毎週木曜日に配信している「データサイン・ランチタイムトーク」の模様をレポートします。当記事で取り上げるのは以下の配信です。

  • 配信日:2024年11月21日 
  • タイトル:IAB TechLabがパブコメ中のGlobal Privacy Platform (GPP) Implementation Guidelines
  • スピーカー:DataSign(データサイン) 代表取締役社長 太田祐一
  • MC:ビジネスディベロッパー 宮崎洋史

個人データの利用に関するユーザーの選択を効率よく伝達

IAB Technology Laboratory(以下、IABテックラボ)は2024年10月29日から12月16日にかけて、Global Privacy Platformの実装ガイドラインに関するパブリックコメントを実施しました。

Global Privacy Platform (以下、GPP)は、デジタル広告エコシステムの参加者が個人データの利用に関するユーザー自身の同意や選択を尊重し、各国および地域で林立する消費者向けプライバシー規制を遵守しやすくする仕組みです。エコシステムの参加者とは、広告主や広告代理店、広告を掲載するメディア、同意管理プラットフォーム(CMP)を提供するテクノロジーベンダーなどが含まれます。

• **課題の説明**
GPPを紹介する上の記事を、最後の文の後から書き進めてください。

• **情報**

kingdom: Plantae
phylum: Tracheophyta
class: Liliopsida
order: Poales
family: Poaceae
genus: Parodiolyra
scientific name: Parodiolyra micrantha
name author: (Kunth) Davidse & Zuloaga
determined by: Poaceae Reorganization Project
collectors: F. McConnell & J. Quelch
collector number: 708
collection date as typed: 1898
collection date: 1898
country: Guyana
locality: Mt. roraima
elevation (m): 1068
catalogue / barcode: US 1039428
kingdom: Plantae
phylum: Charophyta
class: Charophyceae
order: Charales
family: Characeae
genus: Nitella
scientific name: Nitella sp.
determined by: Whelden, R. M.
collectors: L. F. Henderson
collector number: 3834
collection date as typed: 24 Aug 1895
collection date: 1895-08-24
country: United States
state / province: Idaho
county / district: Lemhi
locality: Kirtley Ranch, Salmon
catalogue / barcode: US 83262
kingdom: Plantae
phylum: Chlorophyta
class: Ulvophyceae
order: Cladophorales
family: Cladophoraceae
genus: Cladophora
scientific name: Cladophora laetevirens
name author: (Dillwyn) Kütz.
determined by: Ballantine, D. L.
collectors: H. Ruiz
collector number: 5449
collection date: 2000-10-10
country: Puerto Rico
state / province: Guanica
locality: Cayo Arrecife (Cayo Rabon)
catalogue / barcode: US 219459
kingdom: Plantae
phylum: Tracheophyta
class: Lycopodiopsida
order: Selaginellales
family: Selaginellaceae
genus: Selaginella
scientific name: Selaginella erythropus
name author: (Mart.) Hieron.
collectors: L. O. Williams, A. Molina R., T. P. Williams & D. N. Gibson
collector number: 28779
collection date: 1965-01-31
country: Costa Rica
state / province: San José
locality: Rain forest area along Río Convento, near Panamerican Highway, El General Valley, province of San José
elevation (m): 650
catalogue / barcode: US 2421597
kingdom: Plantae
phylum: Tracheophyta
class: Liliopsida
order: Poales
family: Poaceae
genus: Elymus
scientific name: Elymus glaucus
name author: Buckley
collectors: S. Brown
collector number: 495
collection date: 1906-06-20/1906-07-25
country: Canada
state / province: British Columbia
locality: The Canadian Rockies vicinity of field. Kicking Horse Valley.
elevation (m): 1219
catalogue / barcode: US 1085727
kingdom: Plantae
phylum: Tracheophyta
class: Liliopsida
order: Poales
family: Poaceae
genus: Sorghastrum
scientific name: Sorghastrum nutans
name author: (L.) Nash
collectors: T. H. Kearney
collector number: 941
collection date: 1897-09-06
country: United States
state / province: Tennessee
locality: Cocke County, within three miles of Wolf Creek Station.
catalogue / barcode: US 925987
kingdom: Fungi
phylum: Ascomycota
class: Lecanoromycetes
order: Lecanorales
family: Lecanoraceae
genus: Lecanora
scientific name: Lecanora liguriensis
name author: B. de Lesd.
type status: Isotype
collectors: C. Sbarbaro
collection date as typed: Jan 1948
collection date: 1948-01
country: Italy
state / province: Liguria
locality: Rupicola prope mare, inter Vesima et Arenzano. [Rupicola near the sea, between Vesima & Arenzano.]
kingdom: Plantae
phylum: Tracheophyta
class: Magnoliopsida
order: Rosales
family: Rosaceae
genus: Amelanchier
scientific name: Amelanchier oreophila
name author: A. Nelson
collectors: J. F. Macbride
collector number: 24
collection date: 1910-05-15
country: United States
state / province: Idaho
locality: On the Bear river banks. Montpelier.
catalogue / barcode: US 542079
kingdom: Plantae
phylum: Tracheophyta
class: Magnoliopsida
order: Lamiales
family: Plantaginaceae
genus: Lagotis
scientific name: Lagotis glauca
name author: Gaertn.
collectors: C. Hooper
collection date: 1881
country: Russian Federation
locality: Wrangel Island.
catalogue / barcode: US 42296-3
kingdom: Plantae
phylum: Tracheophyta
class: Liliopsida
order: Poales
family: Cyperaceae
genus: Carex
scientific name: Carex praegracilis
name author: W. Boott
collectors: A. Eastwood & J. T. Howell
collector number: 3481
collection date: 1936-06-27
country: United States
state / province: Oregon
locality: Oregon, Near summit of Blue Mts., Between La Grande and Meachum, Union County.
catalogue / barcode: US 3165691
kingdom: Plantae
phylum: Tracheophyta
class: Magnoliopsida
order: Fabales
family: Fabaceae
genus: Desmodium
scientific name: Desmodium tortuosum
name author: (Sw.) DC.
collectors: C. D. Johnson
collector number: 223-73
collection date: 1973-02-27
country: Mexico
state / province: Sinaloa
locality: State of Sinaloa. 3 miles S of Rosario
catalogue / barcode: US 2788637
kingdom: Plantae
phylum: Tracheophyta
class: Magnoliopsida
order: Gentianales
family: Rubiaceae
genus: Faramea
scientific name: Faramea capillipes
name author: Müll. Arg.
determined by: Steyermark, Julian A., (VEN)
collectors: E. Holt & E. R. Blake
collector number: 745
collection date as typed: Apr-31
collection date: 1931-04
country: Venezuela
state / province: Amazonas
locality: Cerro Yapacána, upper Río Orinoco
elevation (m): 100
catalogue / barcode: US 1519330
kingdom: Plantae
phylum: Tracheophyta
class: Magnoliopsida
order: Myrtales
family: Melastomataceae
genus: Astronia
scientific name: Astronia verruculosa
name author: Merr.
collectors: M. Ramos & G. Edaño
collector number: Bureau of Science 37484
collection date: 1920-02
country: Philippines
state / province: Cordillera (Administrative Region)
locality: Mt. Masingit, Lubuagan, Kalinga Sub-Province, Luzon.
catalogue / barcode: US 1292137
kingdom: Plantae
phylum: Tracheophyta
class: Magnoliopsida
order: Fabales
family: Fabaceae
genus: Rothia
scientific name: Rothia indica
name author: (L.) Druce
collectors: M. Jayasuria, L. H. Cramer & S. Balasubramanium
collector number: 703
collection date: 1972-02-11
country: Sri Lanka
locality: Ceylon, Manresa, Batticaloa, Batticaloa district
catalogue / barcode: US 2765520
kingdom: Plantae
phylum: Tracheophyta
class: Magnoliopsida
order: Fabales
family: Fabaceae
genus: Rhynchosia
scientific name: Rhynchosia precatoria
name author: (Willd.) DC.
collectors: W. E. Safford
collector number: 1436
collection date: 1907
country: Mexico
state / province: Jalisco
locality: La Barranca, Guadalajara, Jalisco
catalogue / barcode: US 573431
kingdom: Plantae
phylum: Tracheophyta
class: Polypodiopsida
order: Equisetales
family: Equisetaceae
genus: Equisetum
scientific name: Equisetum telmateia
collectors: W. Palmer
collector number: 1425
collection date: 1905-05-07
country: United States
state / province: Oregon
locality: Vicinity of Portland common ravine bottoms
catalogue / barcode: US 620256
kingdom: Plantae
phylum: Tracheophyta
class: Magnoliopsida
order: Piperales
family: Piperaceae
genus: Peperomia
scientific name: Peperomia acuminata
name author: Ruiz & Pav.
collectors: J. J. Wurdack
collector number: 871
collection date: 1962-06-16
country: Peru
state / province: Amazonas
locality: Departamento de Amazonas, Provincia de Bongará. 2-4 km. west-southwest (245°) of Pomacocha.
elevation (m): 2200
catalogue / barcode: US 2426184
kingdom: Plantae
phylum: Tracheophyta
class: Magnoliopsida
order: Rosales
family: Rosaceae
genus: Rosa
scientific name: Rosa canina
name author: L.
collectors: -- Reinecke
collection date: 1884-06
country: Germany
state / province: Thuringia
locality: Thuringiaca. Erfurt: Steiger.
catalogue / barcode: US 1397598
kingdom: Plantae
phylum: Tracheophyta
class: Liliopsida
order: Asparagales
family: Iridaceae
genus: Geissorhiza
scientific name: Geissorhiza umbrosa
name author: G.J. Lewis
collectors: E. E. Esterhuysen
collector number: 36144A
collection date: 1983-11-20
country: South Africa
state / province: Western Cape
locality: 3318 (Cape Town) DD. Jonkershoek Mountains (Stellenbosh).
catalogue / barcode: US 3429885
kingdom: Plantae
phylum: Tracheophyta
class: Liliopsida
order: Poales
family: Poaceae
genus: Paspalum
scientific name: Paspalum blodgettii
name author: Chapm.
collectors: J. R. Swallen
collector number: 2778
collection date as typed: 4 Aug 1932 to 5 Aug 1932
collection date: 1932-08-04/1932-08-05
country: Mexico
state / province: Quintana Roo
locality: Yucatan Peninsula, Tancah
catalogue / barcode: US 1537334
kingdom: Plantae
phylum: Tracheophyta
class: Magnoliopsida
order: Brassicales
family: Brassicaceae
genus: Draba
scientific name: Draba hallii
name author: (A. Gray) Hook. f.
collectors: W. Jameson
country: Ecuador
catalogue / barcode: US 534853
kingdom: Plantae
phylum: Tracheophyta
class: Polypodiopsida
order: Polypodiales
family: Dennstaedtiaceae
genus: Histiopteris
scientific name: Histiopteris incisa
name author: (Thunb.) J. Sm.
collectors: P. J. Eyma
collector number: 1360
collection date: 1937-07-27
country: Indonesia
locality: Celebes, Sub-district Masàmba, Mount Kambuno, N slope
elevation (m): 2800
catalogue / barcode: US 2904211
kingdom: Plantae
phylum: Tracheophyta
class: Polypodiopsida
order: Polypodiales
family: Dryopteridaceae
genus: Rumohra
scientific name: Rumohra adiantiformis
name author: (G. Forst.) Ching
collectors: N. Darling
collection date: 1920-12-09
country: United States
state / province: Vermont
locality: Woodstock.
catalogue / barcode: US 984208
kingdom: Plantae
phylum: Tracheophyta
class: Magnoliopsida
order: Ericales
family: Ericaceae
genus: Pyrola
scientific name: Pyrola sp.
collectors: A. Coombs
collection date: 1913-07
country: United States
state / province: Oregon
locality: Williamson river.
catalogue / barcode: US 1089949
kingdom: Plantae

• **以下の出力**
開発を主導するIABテックラボは、広告エコシステムにおける技術的標準規格の策定や動向調査、自主規制の整備などを担う非営利団体IAB(Interactive Advertising Bureau)と協業しながら、GPPにおける統一された標準の提供や参加者の相互運用性を最大化する取り組みを進めています。標準を介することで各参加者は個別対応の負担が削減されます。

GPPではユーザーが設定した個人データの利用に関する同意やオプトアウト(同意の撤回)のシグナルを標準に準拠したストリング(文字列)としてデジタル広告のエコシステムおよびサプライチェーンの参加者に伝達します。

「たとえば、あるベンダーAに対してユーザーは自分の個人データを『アクセス解析には利用してよいけれどターゲット広告には使わないでほしい』という意思をCMP経由で表示したとします。その選択がストリングに記述されて関係する広告ベンダーなどに伝達されます。一方、あるベンダーBにはデータ利用を認めるけれど、そこから別のベンダーへのデータの提供や利用はやめてほしい、というユーザーの意思表示をベンダーBに伝達することもできます」(データサイン 代表取締役社長 太田祐一)。

パブコメの対象となったGPPの実装ガイドラインは、エコシステム参加企業のビジネスにGPPを統合する際の実践的なステップなどをまとめたものです。

TCF(Transparency and Consent Framework)との違いは?

GPP開発の背景には、プライバシーやユーザーの権益を保護する規制がさまざまな国や地域で相次いで設けられ、広告エコシステム参加者が個別対応する負担が大きくなっている事情があります。放置すると消費者と事業者の相互信頼に基づく持続可能なエコシステム実現の障壁になります。

GPPがサポートするプライバシーストリングは2024年10月29日時点でIAB Europe TCF(欧州)、IAB Canada TCF(カナダ)、米国に適用されるMSPA(Multi-State Privacy Agreement)のUS National string、および複数の米国州法(カリフォルニア、バージニア、ユタ、コロラド、コネチカット)に基づくストリングが含まれます。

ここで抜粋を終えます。